Wednesday, October 26, 2011

Lies I have told my children

...and you should too.  There is much to be said for magic in real life.  I'm not talking about Wickans or Disney.  Rather I am discussing the magic of childhood which can only be sustained by parental units... or parental units in training such as me.  Trust me when I say that these "lies" will help you through your day.

1) Any muffins I feed you will be whatever flavor you want them to be by virtue of them being Gabbie muffins being served by Gabbie.  If you ask me if they are plum muffins and I ask if you like plums and you answer "yes", then they will magically be plum muffins.  The same will be applied to cookies, cakes, cereals, sandwiches, etc.

2) Magic stuffed animals will be distributed at bedtime, nap time, and playtime as required.  Magic stuffed animals (which can only be magic when the Gabbie Lady says so) can be used to cure a) bad dreams, b) the inability to sleep, c) illness of any variety from tummy aches to ant bites, d) and fear.  If you try to switch your magic animal or fight for one of the other magic animals the magic is lost.  It is crucial that you believe the stuffed animal will work or, again, the magic is invalidated.

3) Anything you do- whether it is reasonable or unreasonable- can and will be stopped with the line, "I don't want to go to the Emergency Room today- knock it off."  I don't care if you thought it was a good idea- if you utter the phrase, "Hey Gabbie!
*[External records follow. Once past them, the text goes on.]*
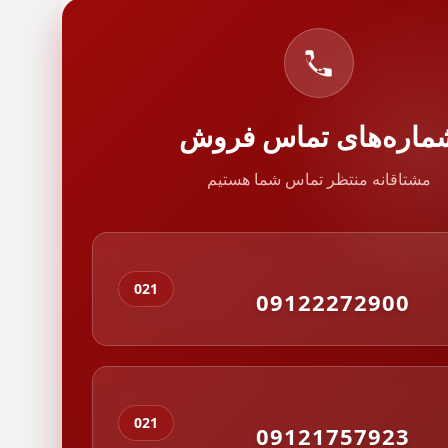
ماره‌های تماس فروش
مشتاقانه منتظر تماس شما هستیم
021
09122272900
021
09121757923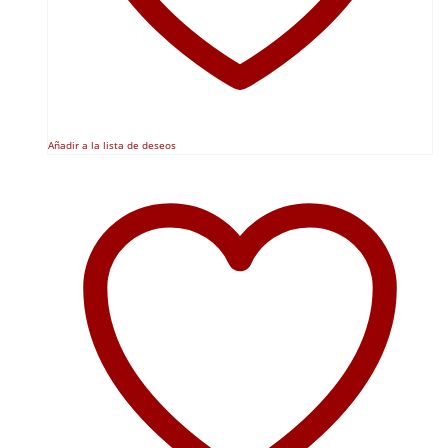
Añadir a la lista de deseos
Watch this!" I will take you down.

4) Anything can (and will) be forgiven and forgotten with a smile, a polite tone, an apology (if necessary), and an act of kindness.

5) Gabbie's are magical.  I can fix anything... and I will fix anything... because I love you.
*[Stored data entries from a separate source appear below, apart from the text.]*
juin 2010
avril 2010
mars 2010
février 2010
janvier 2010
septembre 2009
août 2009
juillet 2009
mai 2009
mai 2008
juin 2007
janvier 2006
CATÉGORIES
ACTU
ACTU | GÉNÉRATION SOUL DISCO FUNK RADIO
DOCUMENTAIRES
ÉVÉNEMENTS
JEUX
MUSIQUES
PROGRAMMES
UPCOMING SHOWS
6) I have eyes in the back of my head... that can see through walls, floors, siblings, and ceilings.  I WILL see you get out of bed, I WILL grab you and lovingly tuck you back in, and later you I WILL make you fold laundry.

7) I can tell when you are lying.  Okay, maybe I can't but law of averages the kid that denies it most emphatically (except if his name is Jonathan), avoids eye contact, and somehow knows "who" did it that couldn't possibly be him is the guilty party.